SKELETAL MUSCLE GENES ASSOCIATED WITH INFLAMMATION AND INSULIN RESISTANCE ARE INCREASED IN A ‘COMPLEX’ HUMAN MUSCLE DISUSE MODEL

Author(s): ALOTHMAN, S., JAMESON, T., KILROE, S., WALL, B., STEPHENS, F. , Institution: PRINCESS NOURAH BINT ABDULRAHMAN UNIVERSITY, Country: SAUDI ARABIA, Abstract-ID: 2284

INTRODUCTION:
Human models of muscle disuse are associated with muscle atrophy, insulin resistance of carbohydrate metabolism, and lipid accumulation. However, in practice, muscle disuse is often preceded by injury or trauma causing an inflammatory response. The aim of the present study was to characterize the changes in expression of skeletal muscle genes associated with inflammation and carbohydrate and lipid metabolism in a ‘complex’ human muscle disuse model that has been preceded by muscle damaging exercise.
METHODS:
Twenty-one healthy males (20±1yr, BMI 24±1 kg/m2) completed a 7-day period of knee immobilization that either proceeded by no exercise (CON; n=11) or a bout of 300 bilateral and maximal eccentric muscle contractions (DAM;n=10) immediately before immobilization.
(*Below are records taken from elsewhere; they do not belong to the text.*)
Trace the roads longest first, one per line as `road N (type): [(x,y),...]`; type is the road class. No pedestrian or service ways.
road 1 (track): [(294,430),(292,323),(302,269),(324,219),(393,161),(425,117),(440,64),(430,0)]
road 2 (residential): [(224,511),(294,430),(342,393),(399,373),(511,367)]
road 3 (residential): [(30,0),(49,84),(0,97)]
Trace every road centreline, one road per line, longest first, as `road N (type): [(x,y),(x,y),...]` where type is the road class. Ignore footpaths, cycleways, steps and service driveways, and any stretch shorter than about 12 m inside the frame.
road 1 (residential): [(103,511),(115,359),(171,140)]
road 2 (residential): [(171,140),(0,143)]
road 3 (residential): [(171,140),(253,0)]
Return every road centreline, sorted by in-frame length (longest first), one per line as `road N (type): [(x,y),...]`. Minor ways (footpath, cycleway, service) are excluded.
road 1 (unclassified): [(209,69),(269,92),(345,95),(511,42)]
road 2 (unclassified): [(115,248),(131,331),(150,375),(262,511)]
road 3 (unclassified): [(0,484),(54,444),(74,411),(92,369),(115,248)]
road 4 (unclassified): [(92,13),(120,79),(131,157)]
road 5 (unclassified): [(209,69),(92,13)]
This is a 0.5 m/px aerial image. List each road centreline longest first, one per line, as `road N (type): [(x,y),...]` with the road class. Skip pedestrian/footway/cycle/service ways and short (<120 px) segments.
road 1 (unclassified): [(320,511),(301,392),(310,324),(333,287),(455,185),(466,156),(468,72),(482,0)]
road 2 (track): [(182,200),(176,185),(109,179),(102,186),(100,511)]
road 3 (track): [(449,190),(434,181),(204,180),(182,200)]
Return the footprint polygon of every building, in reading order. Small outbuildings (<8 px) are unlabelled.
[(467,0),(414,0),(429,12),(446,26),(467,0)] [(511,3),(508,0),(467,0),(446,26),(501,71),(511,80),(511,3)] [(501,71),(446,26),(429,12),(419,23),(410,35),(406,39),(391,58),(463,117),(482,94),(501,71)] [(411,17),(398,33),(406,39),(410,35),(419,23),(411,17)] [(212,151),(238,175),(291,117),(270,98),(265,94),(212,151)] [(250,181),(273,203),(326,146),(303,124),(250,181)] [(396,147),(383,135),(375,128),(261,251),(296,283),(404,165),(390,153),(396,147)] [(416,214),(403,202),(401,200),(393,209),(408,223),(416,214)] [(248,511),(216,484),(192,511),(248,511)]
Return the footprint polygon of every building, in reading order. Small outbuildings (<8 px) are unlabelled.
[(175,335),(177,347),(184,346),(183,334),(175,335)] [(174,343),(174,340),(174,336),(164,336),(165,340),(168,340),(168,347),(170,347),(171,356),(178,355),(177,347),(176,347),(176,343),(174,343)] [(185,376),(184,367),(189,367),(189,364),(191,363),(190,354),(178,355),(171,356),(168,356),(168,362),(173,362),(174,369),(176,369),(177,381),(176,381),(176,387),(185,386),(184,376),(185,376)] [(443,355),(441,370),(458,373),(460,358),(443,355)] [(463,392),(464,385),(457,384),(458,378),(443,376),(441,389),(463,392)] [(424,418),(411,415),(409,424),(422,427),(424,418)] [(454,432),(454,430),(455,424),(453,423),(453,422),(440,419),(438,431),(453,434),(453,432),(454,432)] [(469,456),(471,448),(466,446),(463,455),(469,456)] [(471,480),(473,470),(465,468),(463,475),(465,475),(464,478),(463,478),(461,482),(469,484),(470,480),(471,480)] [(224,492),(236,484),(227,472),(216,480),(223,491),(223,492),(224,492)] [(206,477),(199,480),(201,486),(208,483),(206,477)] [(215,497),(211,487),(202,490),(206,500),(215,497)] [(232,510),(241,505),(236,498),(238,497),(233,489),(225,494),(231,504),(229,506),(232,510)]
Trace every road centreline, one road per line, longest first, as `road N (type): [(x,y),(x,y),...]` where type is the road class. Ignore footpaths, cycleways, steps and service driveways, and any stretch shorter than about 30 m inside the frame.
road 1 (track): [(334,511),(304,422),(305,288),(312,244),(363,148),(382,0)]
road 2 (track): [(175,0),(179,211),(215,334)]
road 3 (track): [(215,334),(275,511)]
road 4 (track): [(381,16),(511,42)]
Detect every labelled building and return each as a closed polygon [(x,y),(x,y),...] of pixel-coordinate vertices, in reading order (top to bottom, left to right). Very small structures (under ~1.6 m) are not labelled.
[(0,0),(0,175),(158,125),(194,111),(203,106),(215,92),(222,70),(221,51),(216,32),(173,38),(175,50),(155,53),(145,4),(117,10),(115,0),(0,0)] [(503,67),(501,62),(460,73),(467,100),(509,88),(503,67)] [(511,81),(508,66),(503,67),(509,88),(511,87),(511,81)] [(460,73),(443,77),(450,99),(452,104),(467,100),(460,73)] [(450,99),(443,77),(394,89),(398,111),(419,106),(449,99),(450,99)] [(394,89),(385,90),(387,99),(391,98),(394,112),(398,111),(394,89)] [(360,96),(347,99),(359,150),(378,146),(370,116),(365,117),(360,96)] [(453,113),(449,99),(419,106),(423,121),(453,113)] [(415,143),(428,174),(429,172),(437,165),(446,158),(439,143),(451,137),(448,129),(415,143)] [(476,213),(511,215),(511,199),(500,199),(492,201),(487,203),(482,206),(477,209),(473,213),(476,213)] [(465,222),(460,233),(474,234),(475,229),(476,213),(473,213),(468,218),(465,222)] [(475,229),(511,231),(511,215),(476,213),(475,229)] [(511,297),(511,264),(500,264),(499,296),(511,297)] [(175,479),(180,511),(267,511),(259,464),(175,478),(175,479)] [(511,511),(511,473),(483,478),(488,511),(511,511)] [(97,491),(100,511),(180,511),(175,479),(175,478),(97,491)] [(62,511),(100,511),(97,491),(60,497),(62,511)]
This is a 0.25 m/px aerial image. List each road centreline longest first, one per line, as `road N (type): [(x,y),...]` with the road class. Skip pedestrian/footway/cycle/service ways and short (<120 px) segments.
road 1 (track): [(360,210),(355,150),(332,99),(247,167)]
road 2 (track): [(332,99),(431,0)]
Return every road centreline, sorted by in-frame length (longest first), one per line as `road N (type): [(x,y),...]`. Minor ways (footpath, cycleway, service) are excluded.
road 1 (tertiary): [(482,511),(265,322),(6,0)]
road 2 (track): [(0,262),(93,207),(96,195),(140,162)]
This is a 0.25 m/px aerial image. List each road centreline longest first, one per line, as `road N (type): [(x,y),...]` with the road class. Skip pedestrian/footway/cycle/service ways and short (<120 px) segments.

At days 0, 2, and 7 muscle biopsies were obtained. Muscle mRNA expression of 12 genes that encode inflammatory proteins known to respond to damaging exercise, and proteins that are rate limiting steps in muscle carbohydrate and lipid metabolism, was determined by Real-Time PCR. Muscle mRNA expression was calculated using the 2-ΔΔCT method, with the log2 fold change in mRNA abundance calculated relative to the non-immobilized leg at day 0 for each participant. The study was approved by the Sport and Health Sciences Ethics Committee of the University of Exeter (171206/B/08). Data were analysed using repeated-measure two-factor ANOVA tests [with condition (CON vs. DAM) and time as within-participant factors.
RESULTS:
Immobilization increased expression of the inflammation related genes monocyte chemoattractant protein 2 (CCL8), interleukin 18 (IL18), and a tumor necrosis factor alpha receptor (TNFRSF12A) in both groups after 7 days (P<0.01), whereas an interleukin 1 receptor (Il1RL1) did not change. Prior eccentric exercise in DAM resulted in greater upregulation of IL18 (P<0.05) and TNFRSF12A (P<0.05) at day 2. Carbohydrate metabolism associated genes for pyruvate dehydrogenase 4 (PDK4) showed upregulation earlier at day 2 of immobilisation in DAM (P<0.01) compared to D7 in CON (P<0.05), while both glycogen phosphorylase (PYGM) and lactate dehydrogenase (LDHA) genes were downregulated in response to immobilization similarly in both groups (P<0.05). No significant change was observed in hexokinase 2 (HK2) expression. The expression of genes associated with fat oxidation (HADHB, ACAT1, and CPT1B) was decreased (P<0.05), and a gene associated with lipid storage (PNPLA2) was increased (P<0.05), to a similar degree in both groups after 7 days.
CONCLUSION:
Observed changes in genes expression involved in fat and carbohydrate metabolism after immobilisation are consistent with a decrease in oxidation expected with reduced energy demand. Damaging eccentric exercise induced an inflammatory response after 2 days of immobilisation that was associated with a pattern of earlier reduction in carbohydrate (PDK4), but not fat oxidation, suggesting that inflammation may exacerbate the insulin resistance of physical inactivity.